**Problem to work on**
Where the data below begins, start retyping exactly, and end on the line with "ring mcp: (1131, 889)", which is included; no picture goes in.

(Saved data entries)
##############################
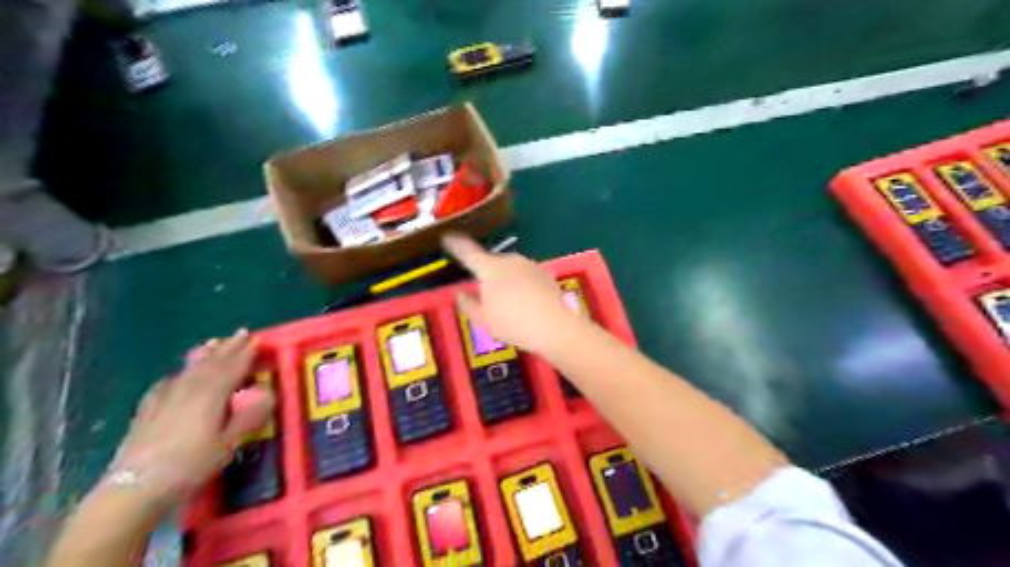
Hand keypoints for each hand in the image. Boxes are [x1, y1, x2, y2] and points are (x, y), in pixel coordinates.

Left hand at [107, 330, 274, 506]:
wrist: (134, 488)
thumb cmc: (191, 465)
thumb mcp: (229, 443)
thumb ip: (249, 416)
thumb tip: (269, 392)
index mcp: (212, 393)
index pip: (233, 366)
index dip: (247, 352)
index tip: (258, 339)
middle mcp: (189, 388)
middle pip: (212, 362)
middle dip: (228, 347)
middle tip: (241, 333)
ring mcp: (165, 398)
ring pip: (190, 369)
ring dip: (205, 355)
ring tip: (214, 343)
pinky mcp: (148, 410)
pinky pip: (168, 383)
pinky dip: (179, 374)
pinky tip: (176, 375)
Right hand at [443, 235, 583, 353]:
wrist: (555, 326)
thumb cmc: (512, 323)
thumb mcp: (482, 320)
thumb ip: (467, 304)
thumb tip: (459, 293)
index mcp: (489, 268)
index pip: (467, 252)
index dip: (455, 244)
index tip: (447, 237)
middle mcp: (509, 260)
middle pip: (490, 263)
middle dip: (484, 274)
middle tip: (483, 295)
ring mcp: (529, 265)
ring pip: (509, 269)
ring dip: (504, 280)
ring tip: (506, 305)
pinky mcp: (545, 273)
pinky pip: (524, 276)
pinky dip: (520, 285)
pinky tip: (524, 304)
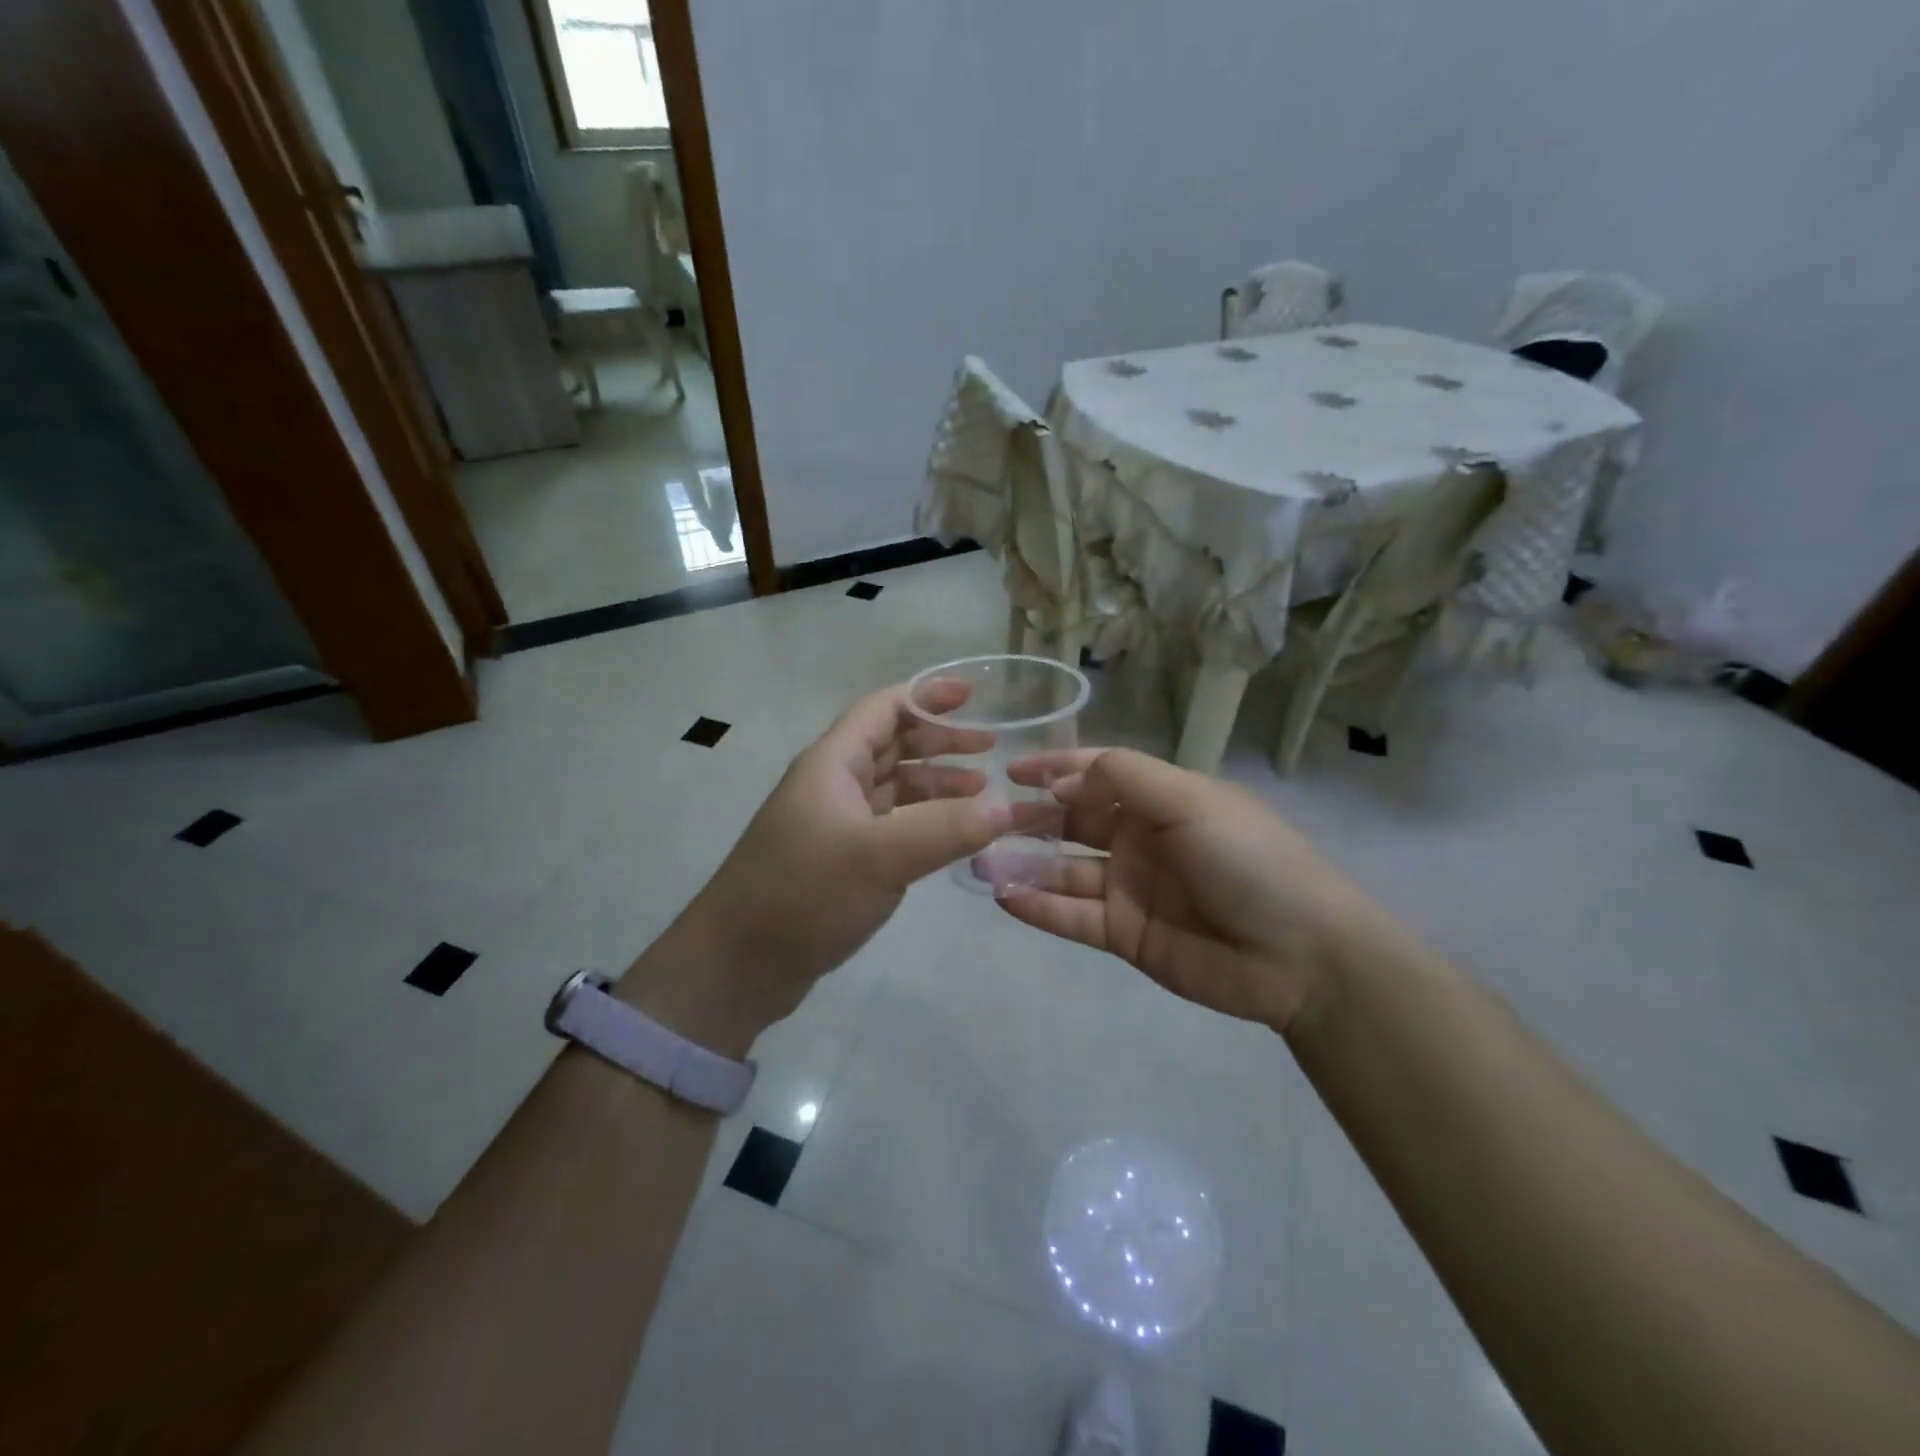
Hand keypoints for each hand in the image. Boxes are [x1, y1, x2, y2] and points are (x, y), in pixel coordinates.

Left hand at [615, 683, 1008, 1055]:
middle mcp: (832, 784)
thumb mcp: (880, 856)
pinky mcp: (839, 860)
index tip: (974, 695)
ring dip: (936, 783)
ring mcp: (834, 824)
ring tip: (982, 791)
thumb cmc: (803, 895)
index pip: (884, 709)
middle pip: (892, 745)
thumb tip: (1007, 807)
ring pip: (893, 787)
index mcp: (832, 763)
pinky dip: (923, 821)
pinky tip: (951, 837)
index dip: (928, 696)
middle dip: (941, 741)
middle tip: (991, 748)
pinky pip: (890, 825)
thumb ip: (947, 828)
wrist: (737, 965)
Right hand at [998, 748, 1382, 1032]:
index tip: (1013, 770)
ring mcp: (1131, 889)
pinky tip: (1004, 897)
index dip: (1058, 769)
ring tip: (981, 859)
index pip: (1100, 775)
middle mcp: (1141, 840)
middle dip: (1032, 817)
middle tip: (985, 818)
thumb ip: (1126, 779)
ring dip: (1025, 864)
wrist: (1301, 955)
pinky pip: (1073, 916)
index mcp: (1163, 801)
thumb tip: (1064, 778)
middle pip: (1074, 822)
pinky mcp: (1125, 934)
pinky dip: (1039, 907)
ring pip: (1065, 870)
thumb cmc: (1248, 859)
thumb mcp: (1192, 800)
##############################
**Task output**
Hand keypoints for each hand in the image. Boxes are [x1, y1, x2, y2] and points are (x, y), in pixel coordinates.

Left hand at [107, 330, 274, 506]:
wrist: (134, 488)
thumb cmc: (191, 465)
thumb mcp: (229, 443)
thumb ip: (249, 416)
thumb tip: (269, 392)
index mcp: (212, 393)
index pip: (233, 366)
index dip: (247, 352)
index tip: (258, 339)
middle mcp: (189, 388)
middle pip: (212, 362)
middle dip: (228, 347)
middle tip: (241, 333)
ring mcp: (165, 398)
ring pip: (190, 369)
ring dip: (205, 355)
ring tip: (214, 343)
pinky mcp: (148, 410)
pinky pip: (168, 383)
pinky dip: (179, 374)
pinky tip: (176, 375)
Right hand at [443, 235, 583, 353]:
wrist: (555, 326)
thumb cmc: (512, 323)
thumb mcp: (482, 320)
thumb ip: (467, 304)
thumb tip: (459, 293)
index mcp: (489, 268)
index pip: (467, 252)
index dip: (455, 244)
index tip: (447, 237)
middle mcp: (509, 260)
middle pip: (490, 263)
middle dip: (484, 274)
middle tip: (483, 295)
ring mcp: (529, 265)
ring pip: (509, 269)
ring dip: (504, 280)
ring tip: (506, 305)
pinky mcp: (545, 273)
pinky pip: (524, 276)
pinky dip: (520, 285)
pinky tip: (524, 304)
Hand keypoints for each hand in the image. Boxes are [x1, y1, x2, y2] and points are (x, y), in pixel coordinates.

Left hand at [615, 683, 1008, 1055]:
middle mcp: (832, 784)
thumb mcp: (880, 856)
pinky mcp: (839, 860)
index tip: (974, 695)
ring dip: (936, 783)
ring mcp: (834, 824)
ring tip: (982, 791)
thumb cmc: (803, 895)
index pip: (884, 709)
middle pip: (892, 745)
thumb tip: (1007, 807)
ring pip: (893, 787)
index mcp: (832, 763)
pinky dip: (923, 821)
pinky tip: (951, 837)
index dip: (928, 696)
middle dip: (941, 741)
middle tip: (991, 748)
pinky pip: (890, 825)
thumb ip: (947, 828)
wrist: (737, 965)
Right hand at [998, 748, 1382, 1032]:
index tip: (1013, 770)
ring mcp: (1131, 889)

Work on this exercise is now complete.